Introduction
An Eventhouse in Microsoft Fabric provides a data store for large volumes of data. It's a container that houses one or more KQL databases, each optimized for storing and analyzing real-time data that arrives continuously from various sources.
You can load data into a KQL database in an Eventhouse using an Eventstream or you can directly ingest data into a KQL database. Once you have ingested data, you can then:
- Query the data using Kusto Query Language (KQL) or T-SQL in a KQL queryset.
- Use Real-Time Dashboards to visualize the data.
- Use Fabric Activator to automate actions based on the data.
Understanding how KQL databases work helps you write effective queries to analyze real-time data. In this module, you'll learn about the characteristics that make KQL databases ideal for real-time data, then apply this knowledge by exploring KQL querying techniques and database objects like materialized views and stored functions.
How do KQL databases work with real-time data?
KQL databases automatically partition data by ingestion time, making recent data quickly accessible while storing historical data for trend analysis. Partitioning means the database organizes data into separate storage locations based on when it arrived, so when you query for recent data, the database knows exactly where to search rather than scanning all the data.
Think of it like a digital conveyor belt - events flow in continuously, get organized automatically by when they arrive, and are immediately available for analysis while the stream keeps flowing.

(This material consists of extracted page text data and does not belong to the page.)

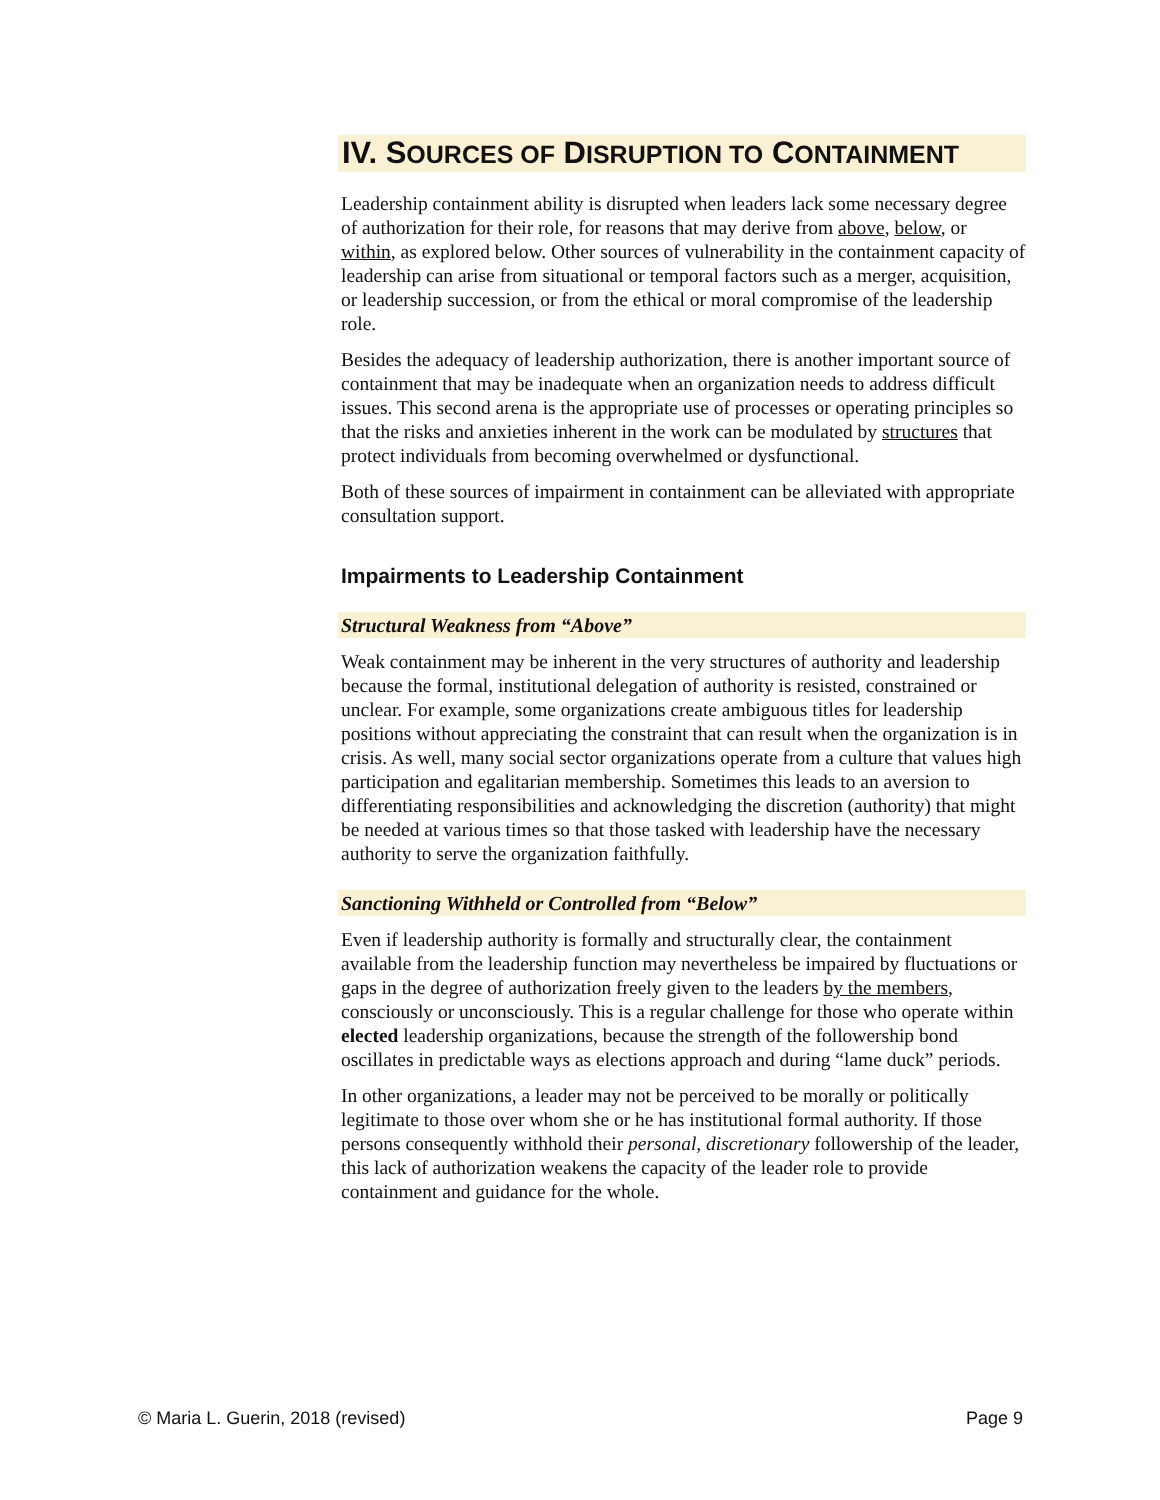IV. SOURCES OF DISRUPTION TO CONTAINMENT
Leadership containment ability is disrupted when leaders lack some necessary degree of authorization for their role, for reasons that may derive from above, below, or within, as explored below. Other sources of vulnerability in the containment capacity of leadership can arise from situational or temporal factors such as a merger, acquisition, or leadership succession, or from the ethical or moral compromise of the leadership role.
Besides the adequacy of leadership authorization, there is another important source of containment that may be inadequate when an organization needs to address difficult issues. This second arena is the appropriate use of processes or operating principles so that the risks and anxieties inherent in the work can be modulated by structures that protect individuals from becoming overwhelmed or dysfunctional.
Both of these sources of impairment in containment can be alleviated with appropriate consultation support.
Impairments to Leadership Containment
Structural Weakness from “Above”
Weak containment may be inherent in the very structures of authority and leadership because the formal, institutional delegation of authority is resisted, constrained or unclear. For example, some organizations create ambiguous titles for leadership positions without appreciating the constraint that can result when the organization is in crisis. As well, many social sector organizations operate from a culture that values high participation and egalitarian membership. Sometimes this leads to an aversion to differentiating responsibilities and acknowledging the discretion (authority) that might be needed at various times so that those tasked with leadership have the necessary authority to serve the organization faithfully.
Sanctioning Withheld or Controlled from “Below”
Even if leadership authority is formally and structurally clear, the containment available from the leadership function may nevertheless be impaired by fluctuations or gaps in the degree of authorization freely given to the leaders by the members, consciously or unconsciously. This is a regular challenge for those who operate within elected leadership organizations, because the strength of the followership bond oscillates in predictable ways as elections approach and during “lame duck” periods.
In other organizations, a leader may not be perceived to be morally or politically legitimate to those over whom she or he has institutional formal authority. If those persons consequently withhold their personal, discretionary followership of the leader, this lack of authorization weakens the capacity of the leader role to provide containment and guidance for the whole.
© Maria L. Guerin, 2018 (revised) Page 9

This automatic time-based organization works because real-time data has a unique characteristic: it represents immutable events that happened at specific moments in time. Immutable means these events can't be changed once they've occurred - a temperature reading at 3:15 PM will always be that reading because it represents what actually happened at that moment. Since each event is permanently tied to when it happened, this creates what we call time-series data - data where the timestamp is often as important as the event itself.
Time-series data follows an append-only pattern where new events are continuously added, and data is rarely updated or deleted because events represent what actually happened at specific moments. This is fundamentally different from traditional relational databases, where you typically update existing records and maintain relationships between different data tables.